Selected extract:
----------
It is evident from GCMs that rising concentrations of greenhouse gases may have a significant impact on the global climate. It is not clear, however, to what extent local-scale meteorological processes will be affected. The gap between what climate modellers are able to provide and what impact assessors require, is bridged by means of so-called 'downscaling' techniques (Wilby and Wigley, 1997). The term 'downscaling' refers to the development of regional-scale projections based on global models. This introduces an uncertainty that limits confidence in the magnitude of the projected change, although the pattern of change can be interpreted with greater certainty (Mukheibir and Ziervogel, 2006).
Aspects to consider when evaluating climate-change impacts
The main reason for studying the interactions between aquifers and the atmosphere is to determine how groundwater resources are affected by climate variability and climate change. Cavé et al. (2003) propose that rainfall-recharge relationships may be used in a first attempt to assess the impacts of climatic change on groundwater resources. Data from various studies were compiled, and recharge rates were compared to annual rainfall for Southern Africa. Large differences in recharge values were identified for areas with an annual rainfall of less than 500 mm. The observed rainfall-recharge relationship can be used as a tool to examine possible groundwater trends if the projected changes in mean annual precipitation occur as a response to human-induced climate change.
Aquifer recharge and groundwater levels interact, and depend on climate and groundwater use. Each aquifer has different properties and requires detailed characterisation and eventually quantification (e.g. numerical modelling) of these processes and linking of the recharge model to an appropriate climate model (York et al., 2002). In practice, any aquifer that has an existing and verified conceptual model, together with a calibrated numerical model, can be assessed for climate-change impacts through scenario simulations. The accuracy of predictions depends largely on scale of the project and availability of geohydrological and climatic datasets.
Another method proposed by Van Tonder (2010) is to utilise recession curves on projected streamflow to obtain the change in groundwater contribution to baseflow. He proposes the method developed by Moore (1997) where the recession curve is the specific part of the flood hydrograph after the crest (and the rainfall event) where streamflow diminishes. The slope of the recession curve flattens over time from its initial steepness as the quickflow component passes and baseflow becomes dominant. A recession period lasts until streamflow begins to increase again due to subsequent rainfall. Hence, recession curves are the sections of the hydrograph that are dominated by the release of water from natural storages, typically assumed to be groundwater discharge.
Quantifying climate-change impacts on groundwater
In analogy with the DRASTIC vulnerability index (Lynch et al., 1994), the DART methodology was developed. The parameters considered in the DART methodology are as follows:
D - Depth to water level change
A - Aquifer type (storativity)
R - Recharge
T - Transmissivity
The DRASTIC vulnerability index was developed to express aquifer vulnerability with reference to the threat of pollution. The DART methodology focuses more on typical parameters used in sustainability studies, but also indirectly accommodates the issue of quality due to the fact that the water quality is likely to deteriorate with a drop in water level over time as the salt load will concentrate. The availability of regional data to support the DART index was a major consideration in the selection of parameters.
----------
Listed records:
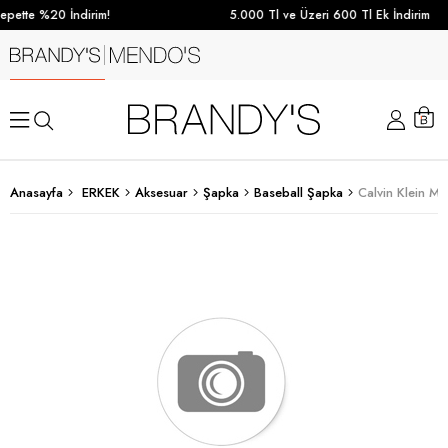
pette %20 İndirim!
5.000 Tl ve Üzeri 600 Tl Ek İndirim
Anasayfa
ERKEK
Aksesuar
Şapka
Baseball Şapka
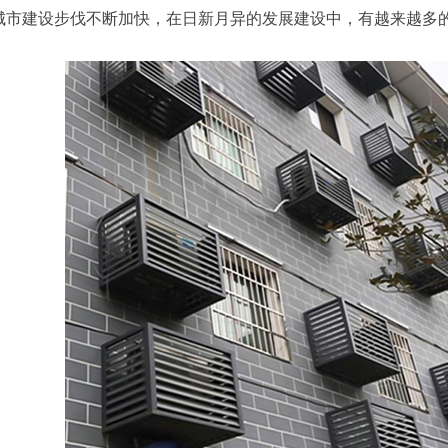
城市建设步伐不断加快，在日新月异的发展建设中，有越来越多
----------
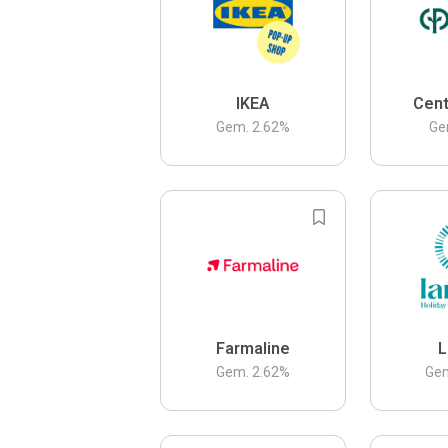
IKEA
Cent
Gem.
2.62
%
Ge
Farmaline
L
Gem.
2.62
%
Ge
----------
Problems to work on:
A. In the text on climate change and groundwater, where did the compiled Southern Africa data show large differences in recharge values?
B. Write what comes next in the text on climate change and groundwater, starting after its last sentence.

Numbered responses:
A. In areas with an annual rainfall of less than 500 mm.

B.
Two scenarios are considered in the calculation of the DART index; current and future. The current scenario is representative of the current precipitation patterns and represents the time period between 1961 and 2000. The future scenario is a prediction based on the selected GCM scenario and represents the time period between 2046 and 2065.
The most probable future scenario, in terms of atmospheric carbon dioxide concentration, is currently uncertain. What is known, however, is that even if emissions were to be cut today, the earth is still committed to a certain degree of climatic change (Davis, 2010). For the purpose of this article the Meteorological Research Institute Coupled General Circulation Model was chosen with a future A2 SRES (Special Report on Emissions Scenarios) emissions scenario.
The A2 storyline and scenario describes a very heterogeneous world, assuming a moderate to high growth in greenhouse-gas concentration. The observed CO2 emissions compared to the A2 story line are shown in Fig. 1. The downscaled datasets were made available by the Climate System Analysis Group at the University of Cape Town.
The aquifer type was derived using the geohydrological maps of South Africa in conjunction with the classification of aquifer type given in Table 1. The resultant map of aquifer types is shown in Fig. 2. The aquifer type is considered a static variable in the DART index and will only change with updates to the geohydrological maps of South Africa.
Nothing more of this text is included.